多项式二环魔法咏唱

多项式三角函数

考虑欧拉定理

\[e^{ix} = \cos{x} + i\sin{x} \]

则

\[e^{-ix} = \cos{x} - i\sin{x} \]

因此

\[\cos{x} = \frac{e^{ix} + e^{-ix}}{2} \]

\[\sin{x} = \frac{e^{ix} - e^{-ix}}{2i} \]

其中 \(i \equiv 86583718 \pmod {998244353}\)，因此套用 \(\exp\) 板子即可。
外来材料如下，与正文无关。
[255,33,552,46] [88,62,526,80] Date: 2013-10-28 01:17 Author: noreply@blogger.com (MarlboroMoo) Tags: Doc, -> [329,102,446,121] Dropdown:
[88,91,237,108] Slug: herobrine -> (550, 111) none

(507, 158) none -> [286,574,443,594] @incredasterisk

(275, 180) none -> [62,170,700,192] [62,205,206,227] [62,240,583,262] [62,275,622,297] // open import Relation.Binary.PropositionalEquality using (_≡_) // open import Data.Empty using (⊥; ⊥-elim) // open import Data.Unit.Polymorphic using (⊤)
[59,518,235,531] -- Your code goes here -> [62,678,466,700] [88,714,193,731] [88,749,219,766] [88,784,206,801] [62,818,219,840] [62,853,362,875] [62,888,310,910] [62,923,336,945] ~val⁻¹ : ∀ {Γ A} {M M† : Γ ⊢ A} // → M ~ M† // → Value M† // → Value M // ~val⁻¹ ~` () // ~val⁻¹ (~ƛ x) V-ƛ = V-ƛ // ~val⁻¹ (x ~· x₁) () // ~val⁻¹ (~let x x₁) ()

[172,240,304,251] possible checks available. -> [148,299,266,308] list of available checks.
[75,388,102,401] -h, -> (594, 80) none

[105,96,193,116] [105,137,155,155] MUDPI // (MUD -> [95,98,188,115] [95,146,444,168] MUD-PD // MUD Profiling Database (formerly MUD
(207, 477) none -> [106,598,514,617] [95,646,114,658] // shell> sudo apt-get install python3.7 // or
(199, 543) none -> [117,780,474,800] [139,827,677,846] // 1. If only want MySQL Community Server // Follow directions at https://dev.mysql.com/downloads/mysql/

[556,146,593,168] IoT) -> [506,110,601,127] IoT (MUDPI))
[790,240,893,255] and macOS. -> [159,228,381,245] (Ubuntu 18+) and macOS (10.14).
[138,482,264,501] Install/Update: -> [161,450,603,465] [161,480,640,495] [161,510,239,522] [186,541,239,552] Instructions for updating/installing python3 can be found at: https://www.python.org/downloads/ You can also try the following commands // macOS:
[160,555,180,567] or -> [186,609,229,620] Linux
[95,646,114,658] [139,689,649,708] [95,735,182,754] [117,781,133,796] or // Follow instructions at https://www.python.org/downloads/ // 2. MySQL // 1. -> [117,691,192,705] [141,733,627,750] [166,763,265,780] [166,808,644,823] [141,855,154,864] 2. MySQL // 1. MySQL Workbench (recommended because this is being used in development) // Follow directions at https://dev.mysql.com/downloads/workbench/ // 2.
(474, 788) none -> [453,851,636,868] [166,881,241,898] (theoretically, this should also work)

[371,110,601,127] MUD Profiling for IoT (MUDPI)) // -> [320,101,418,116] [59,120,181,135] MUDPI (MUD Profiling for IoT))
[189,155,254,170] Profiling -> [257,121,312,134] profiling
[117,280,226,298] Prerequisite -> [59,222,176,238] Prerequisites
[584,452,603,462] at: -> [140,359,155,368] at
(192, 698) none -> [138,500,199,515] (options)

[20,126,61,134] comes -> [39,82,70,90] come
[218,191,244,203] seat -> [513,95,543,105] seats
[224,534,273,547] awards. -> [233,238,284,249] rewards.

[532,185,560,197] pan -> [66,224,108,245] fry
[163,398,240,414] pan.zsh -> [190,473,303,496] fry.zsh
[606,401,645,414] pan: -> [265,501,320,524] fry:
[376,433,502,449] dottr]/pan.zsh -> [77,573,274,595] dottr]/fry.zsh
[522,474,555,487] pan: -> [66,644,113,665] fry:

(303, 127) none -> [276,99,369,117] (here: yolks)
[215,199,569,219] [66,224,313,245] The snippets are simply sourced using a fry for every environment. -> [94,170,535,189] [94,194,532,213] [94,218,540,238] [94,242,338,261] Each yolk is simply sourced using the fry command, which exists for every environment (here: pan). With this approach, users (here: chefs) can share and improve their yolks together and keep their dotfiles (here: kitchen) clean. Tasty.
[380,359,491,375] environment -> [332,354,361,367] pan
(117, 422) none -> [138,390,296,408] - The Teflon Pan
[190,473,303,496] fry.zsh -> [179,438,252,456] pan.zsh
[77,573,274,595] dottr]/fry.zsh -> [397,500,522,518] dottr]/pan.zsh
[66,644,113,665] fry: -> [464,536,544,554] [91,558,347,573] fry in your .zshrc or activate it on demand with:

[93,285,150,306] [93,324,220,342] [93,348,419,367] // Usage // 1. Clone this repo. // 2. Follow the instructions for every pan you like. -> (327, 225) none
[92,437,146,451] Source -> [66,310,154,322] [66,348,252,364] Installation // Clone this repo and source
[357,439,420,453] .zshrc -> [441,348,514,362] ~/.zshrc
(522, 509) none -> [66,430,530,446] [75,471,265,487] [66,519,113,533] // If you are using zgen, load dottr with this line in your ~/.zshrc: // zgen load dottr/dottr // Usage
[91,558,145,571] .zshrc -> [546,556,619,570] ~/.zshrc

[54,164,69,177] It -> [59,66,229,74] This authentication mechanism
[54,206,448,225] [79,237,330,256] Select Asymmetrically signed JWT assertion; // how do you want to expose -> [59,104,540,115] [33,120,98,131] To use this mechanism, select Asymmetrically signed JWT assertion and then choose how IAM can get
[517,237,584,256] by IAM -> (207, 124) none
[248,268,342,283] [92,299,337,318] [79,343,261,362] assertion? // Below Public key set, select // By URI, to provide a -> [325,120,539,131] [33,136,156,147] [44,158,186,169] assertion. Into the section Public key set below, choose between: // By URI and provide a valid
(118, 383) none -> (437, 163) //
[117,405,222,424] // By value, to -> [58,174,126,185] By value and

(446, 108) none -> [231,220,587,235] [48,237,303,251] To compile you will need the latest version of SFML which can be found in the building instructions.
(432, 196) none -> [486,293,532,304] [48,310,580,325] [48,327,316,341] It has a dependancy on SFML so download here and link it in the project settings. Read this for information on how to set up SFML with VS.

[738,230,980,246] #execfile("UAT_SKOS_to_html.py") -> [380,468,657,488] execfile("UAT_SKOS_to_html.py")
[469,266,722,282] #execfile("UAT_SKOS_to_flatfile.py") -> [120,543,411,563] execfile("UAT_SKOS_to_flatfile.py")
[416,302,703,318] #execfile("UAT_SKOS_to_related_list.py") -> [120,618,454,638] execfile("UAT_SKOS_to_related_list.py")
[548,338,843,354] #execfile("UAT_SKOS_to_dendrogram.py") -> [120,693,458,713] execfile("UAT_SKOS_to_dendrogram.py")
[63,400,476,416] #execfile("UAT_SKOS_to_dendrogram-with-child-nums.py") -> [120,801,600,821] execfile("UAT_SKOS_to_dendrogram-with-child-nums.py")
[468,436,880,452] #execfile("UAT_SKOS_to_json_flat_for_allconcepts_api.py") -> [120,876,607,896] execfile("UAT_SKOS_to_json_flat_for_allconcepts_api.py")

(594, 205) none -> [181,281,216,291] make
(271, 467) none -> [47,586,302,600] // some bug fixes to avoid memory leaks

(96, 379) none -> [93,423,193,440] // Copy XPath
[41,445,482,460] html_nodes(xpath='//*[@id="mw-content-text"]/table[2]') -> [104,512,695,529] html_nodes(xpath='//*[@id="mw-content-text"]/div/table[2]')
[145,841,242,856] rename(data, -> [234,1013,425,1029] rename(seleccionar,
void Poly_sin(int *f, int n) {
    static int sav[N << 1];
    for (int i = 0; i < n; i ++ ) f[i] = 1ll * f[i] * _i % mod;
    for (int i = 0; i < n; i ++ ) sav[i] = (mod - f[i]) % mod;
    Poly_exp(f, n); Poly_exp(sav, n);
    for (int i = 0; i < n; i ++ ) f[i] = 1ll * (f[i] - sav[i] + mod) * invi % mod * inv2 % mod;
    clr(sav, n);
}

void Poly_cos(int *f, int n) {
    static int sav[N << 1];
    for (int i = 0; i < n; i ++ ) f[i] = 1ll * f[i] * _i % mod;
    for (int i = 0; i < n; i ++ ) sav[i] = (mod - f[i]) % mod;
    Poly_exp(f, n); Poly_exp(sav, n);
    for (int i = 0; i < n; i ++ ) f[i] = 1ll * (f[i] + sav[i]) * inv2 % mod;
    clr(sav, n);
}

任意模数多项式乘法

MTT

三模数 NTT 固然可以，我们来试试拆系数 FFT（MTT），考虑 \(F(x), \, G(x)\) 两个多项式改写为 \(F(x) = A(x) + c \times B(x), \, G(x) = C(x) + c \times D(x)\)，其中 \(c = 32768\)。

为计算 \(F(x)G(x)\)，我们有

\[F(x)G(x) = A(x)C(x) + c \times (A(x)D(x) + B(x)C(x)) + \times c^2 \times B(x)D(x) \]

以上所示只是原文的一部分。